» Some chains, especially those like New Media Investment Group with the cash to buy, will show healthy returns in the next few years — as long as they can acquire “fat” properties and consolidate/absorb operations into their corporate machinery to slash spending. But the failure to produce genuine news-driven strategies will be their eventual undoing. At some point, with fewer properties to acquire, the model breaks down.
» Layoffs in newsrooms continue at an alarming rate. One casualty is the loss of traditional beat reporters. On the local-reporting level, beat reporters — from politics and crime, to education and government — are rapidly being replaced by multimedia journalists whose work is assessed by the number of followers they have on social media rather than quality reporting. In communities around the globe, local news operations simply can’t stay on top of the news as they once did. Essential topics and issues are going uncovered, leaving the door open for community groups, upstarts and weekly publications to tackle and take ownership of reporting beats once “owned” by the dominant local newspaper.

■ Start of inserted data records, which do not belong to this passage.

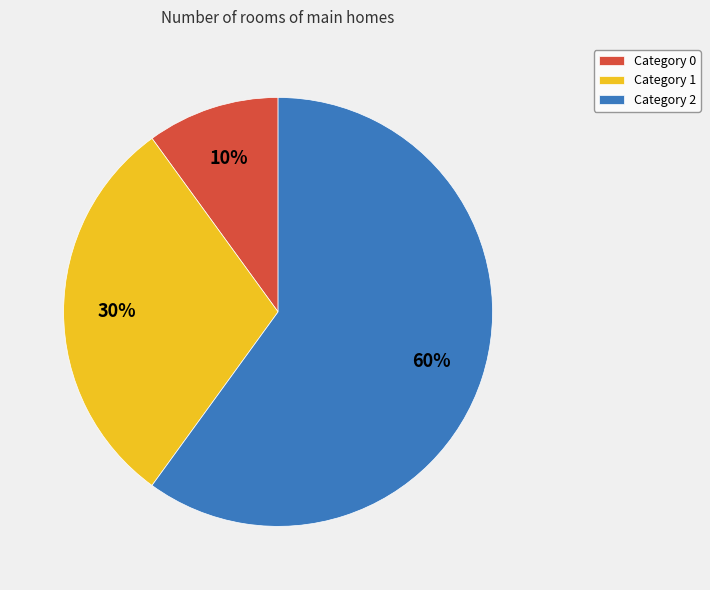

Between Category 2 and Category 0, which is larger?

Category 2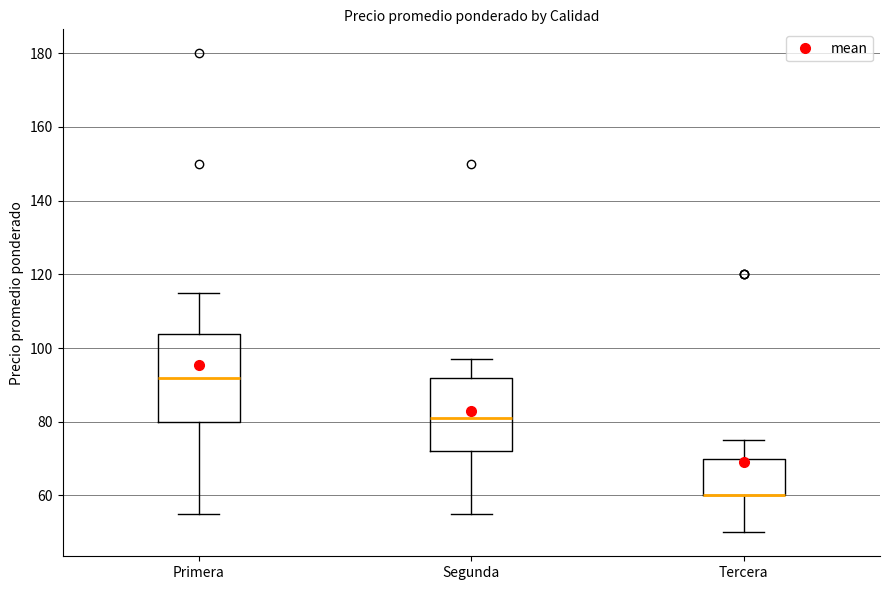

Reading left to right, read every box against the y-axis: the position of its median line, the range the box covers, and the ends of its whiskers. The values are not printed on the chart, so give them approximately, as read against the axis.

Primera: median 92, box 80 to 104, whiskers 56 to 116
Segunda: median 82, box 72 to 92, whiskers 56 to 98
Tercera: median 60 (drawn on the box's lower edge), box 60 to 70, whiskers 50 to 76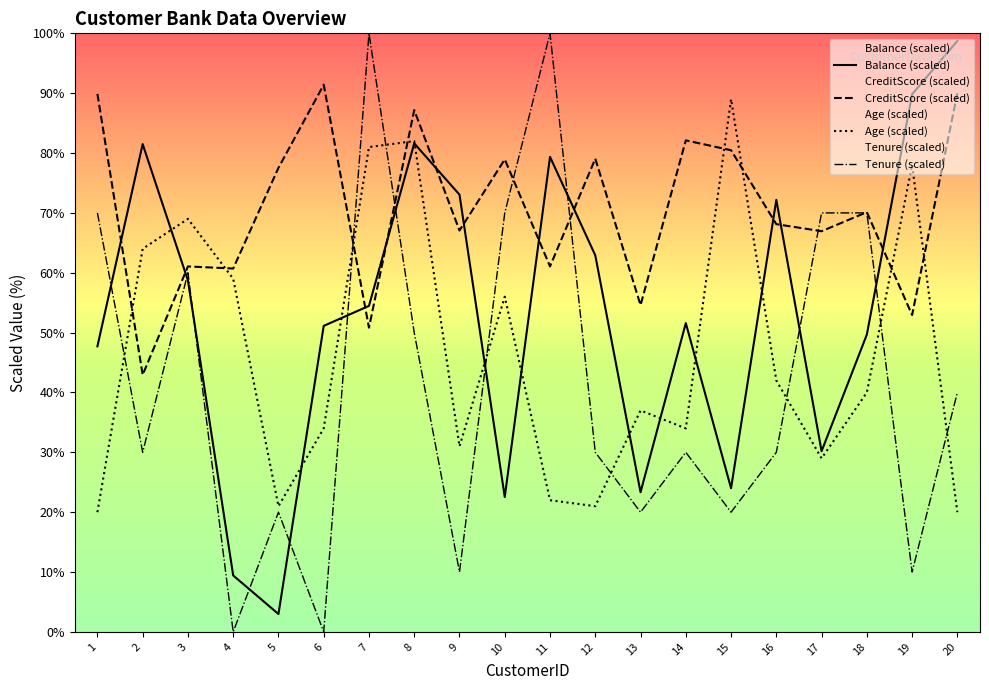

How many times do Tenure and CreditScore cross each other?

6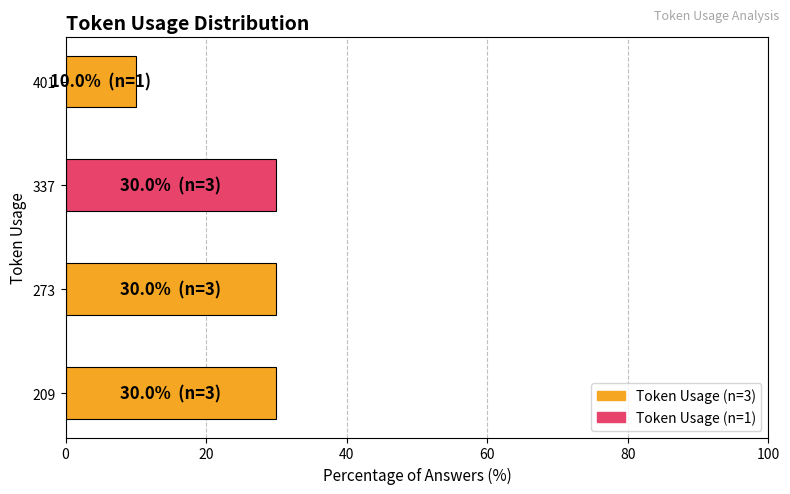

Count the number of data series in this chart.

1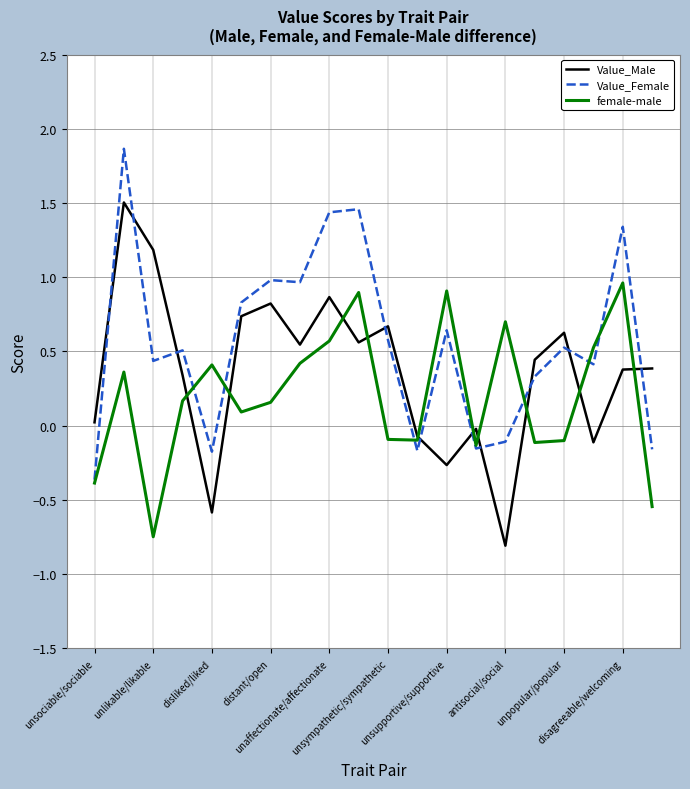

Which series ends up on top after the final intersection of Value_Male and Value_Female?

Value_Male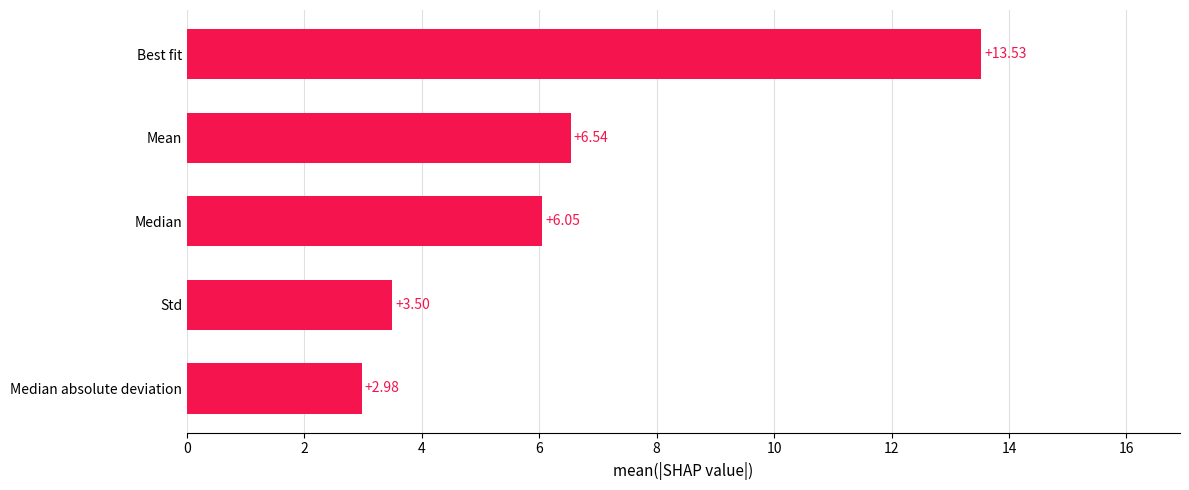

List the labels in order of value, smallest first.

Median absolute deviation, Std, Median, Mean, Best fit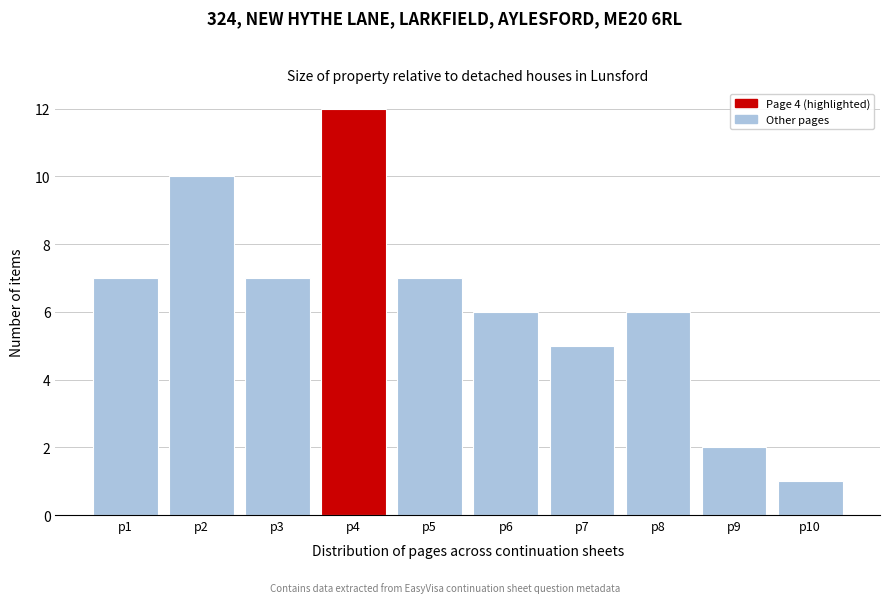

Reading left to right, transcribe all the data shown in this chart.

7	10	7	12	7	6	5	6	2	1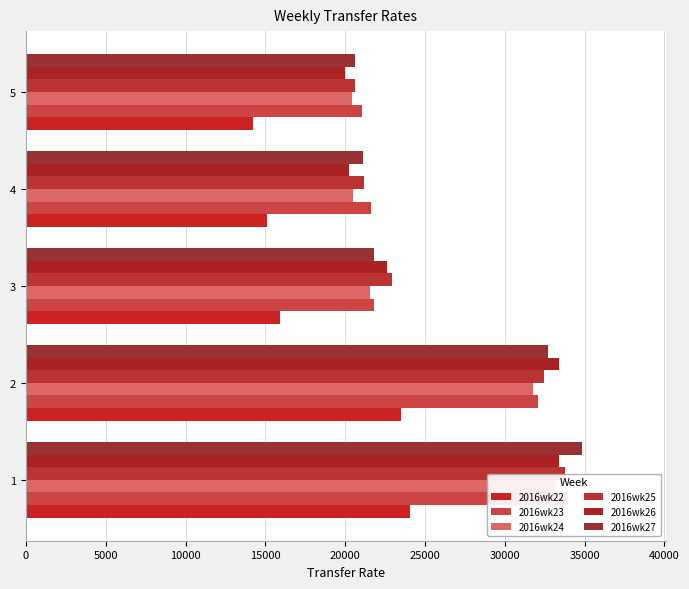

How many data points in 2016wk25 are above 22939?

3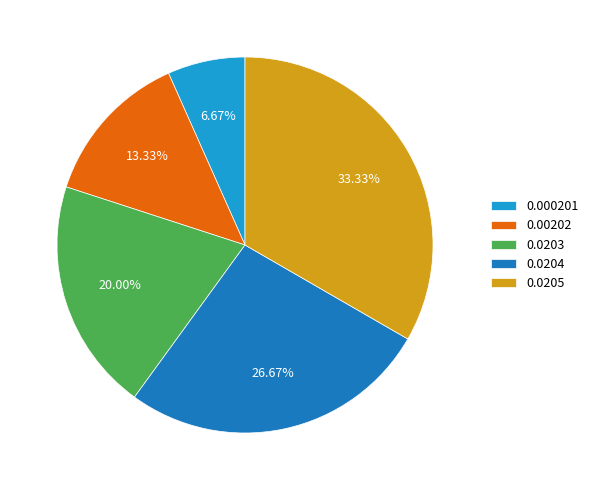

Rank the categories by value from lowest to highest.

0.000201, 0.00202, 0.0203, 0.0204, 0.0205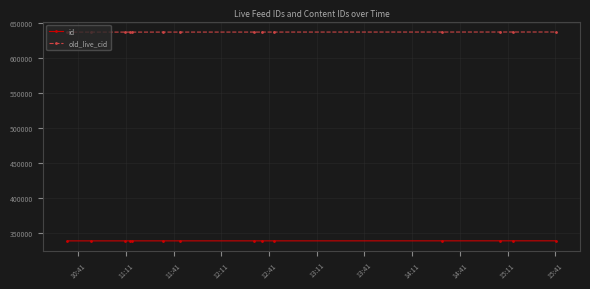

What is the average value of the id series?

338425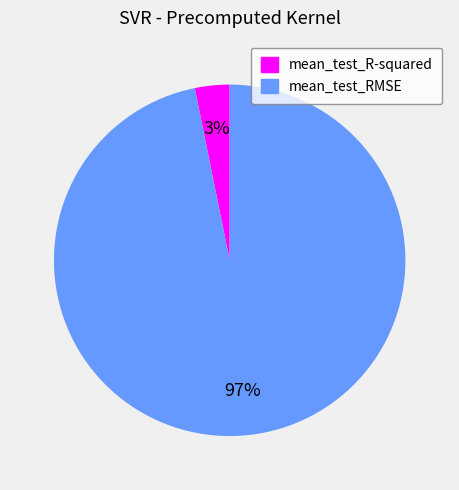

Rank the categories by value from lowest to highest.

mean_test_R-squared, mean_test_RMSE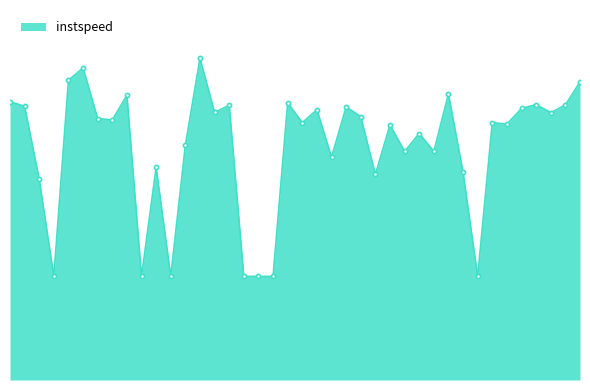

What is the value of the 33rd point from the left?

5.0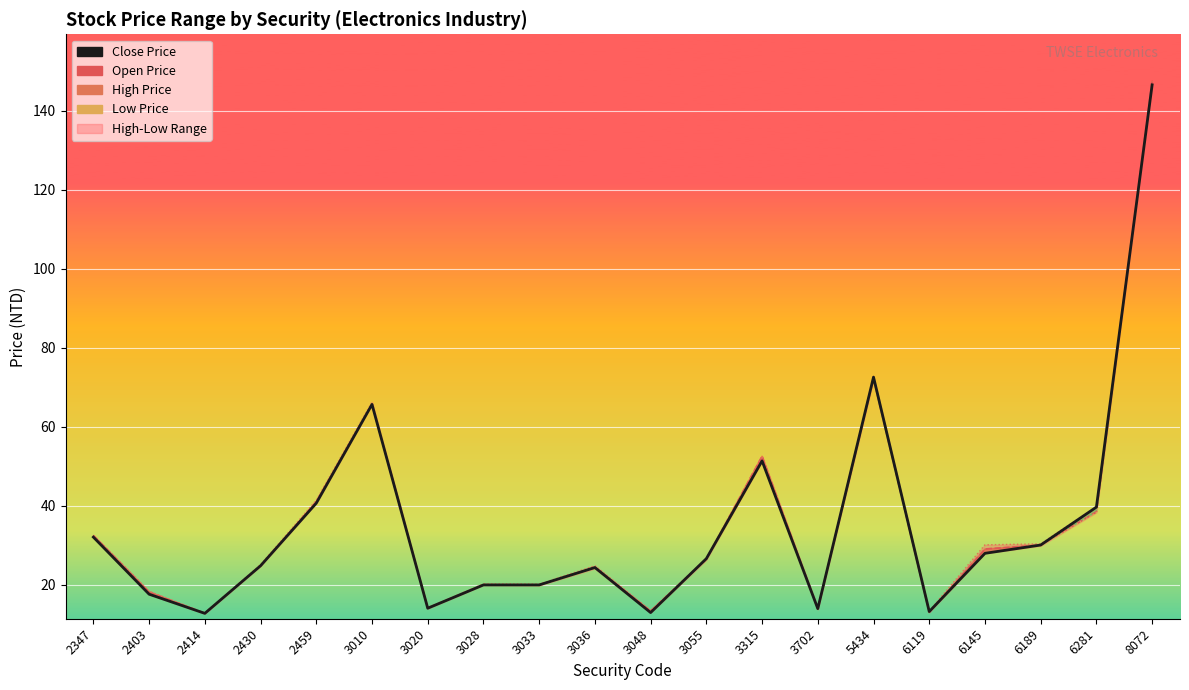

What value does the close_price series have at 6189?

30.0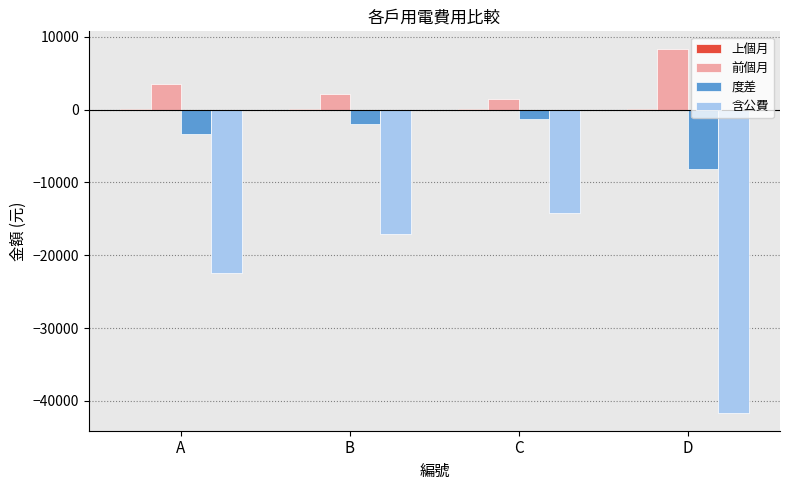

How many groups of bars are there?

4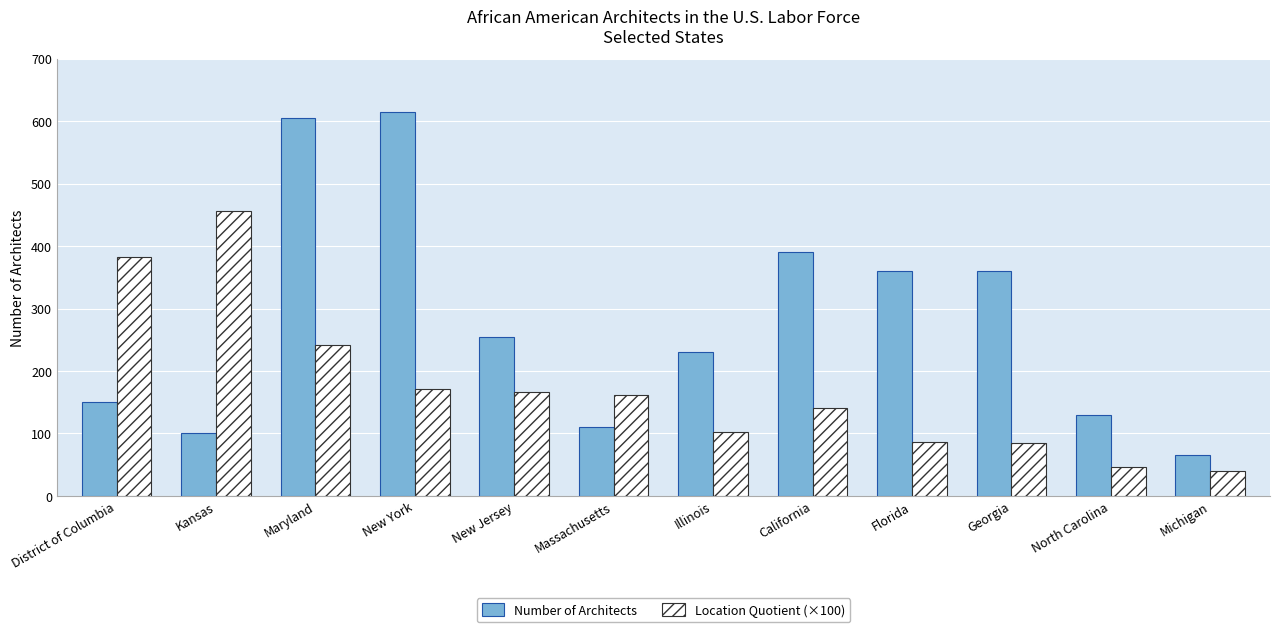

Between New York and Florida, which series saw the biggest shift?

Number of Architects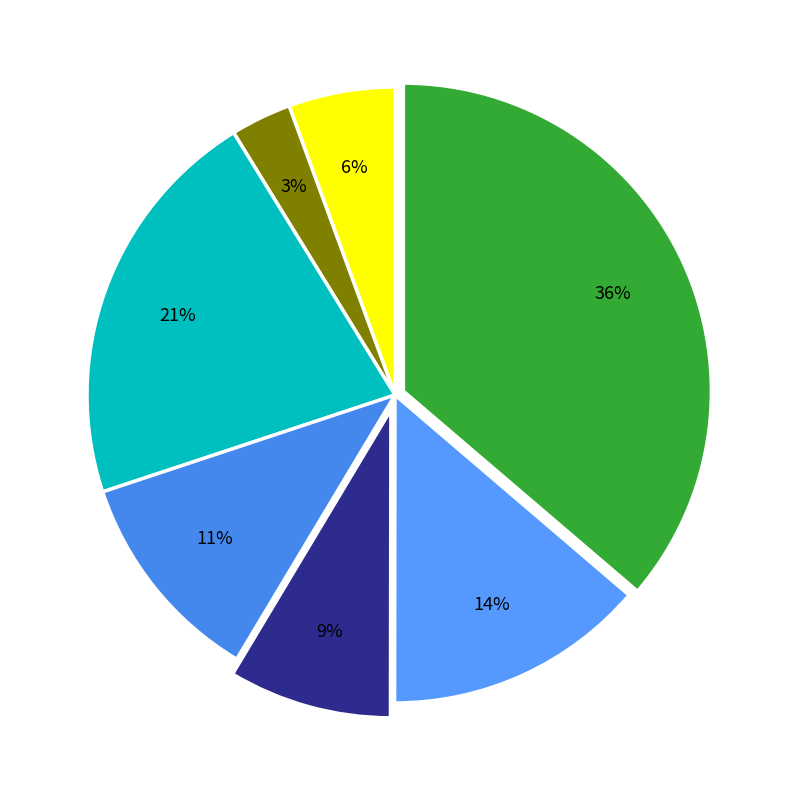

How many slices are in this pie chart?

7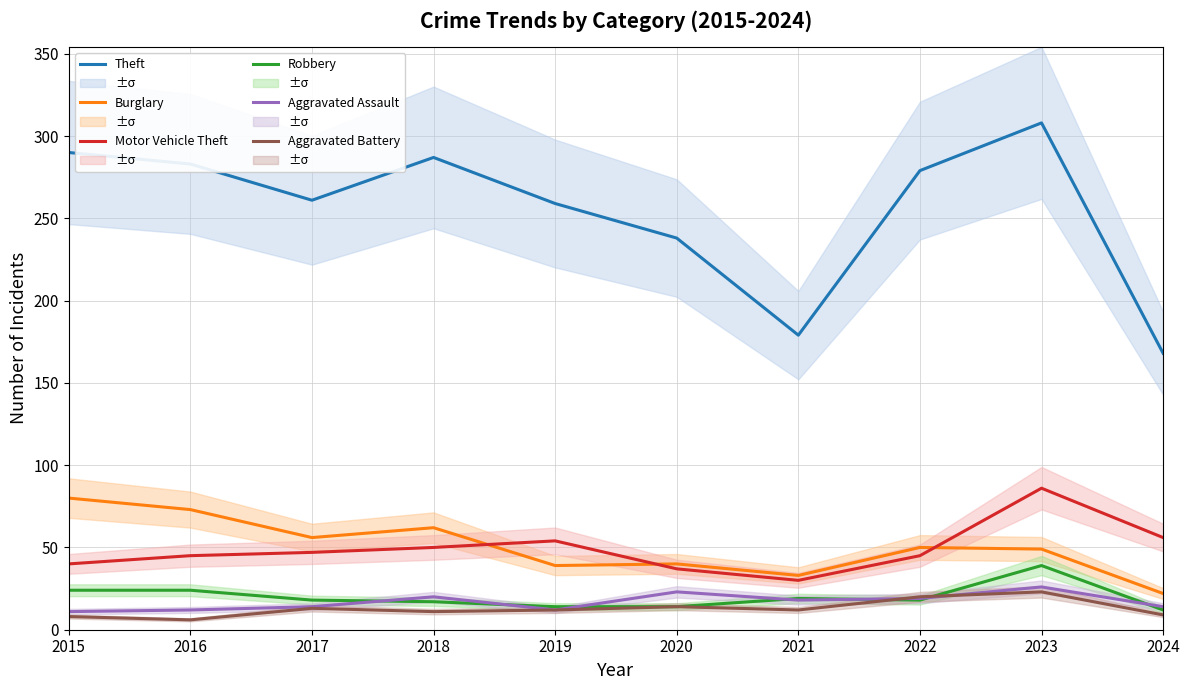

At which label does Motor Vehicle Theft reach its minimum?

2021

» Family and individually owned media operations, satisfied with reasonable profit margins, will succeed and continue community-driven business and news-coverage models that show print journalism isn’t quite dead. A reasonable balance between digital- and print-strategic modeling maximizes the potential in individual markets. But that cannot work on the large corporate scale. Since more and more communities are now served by a chain-media-owned outlet, depth, consistency and relevance of coverage become secondary to consolidation-driven strategies that drive revenue and cut costs for the entire company.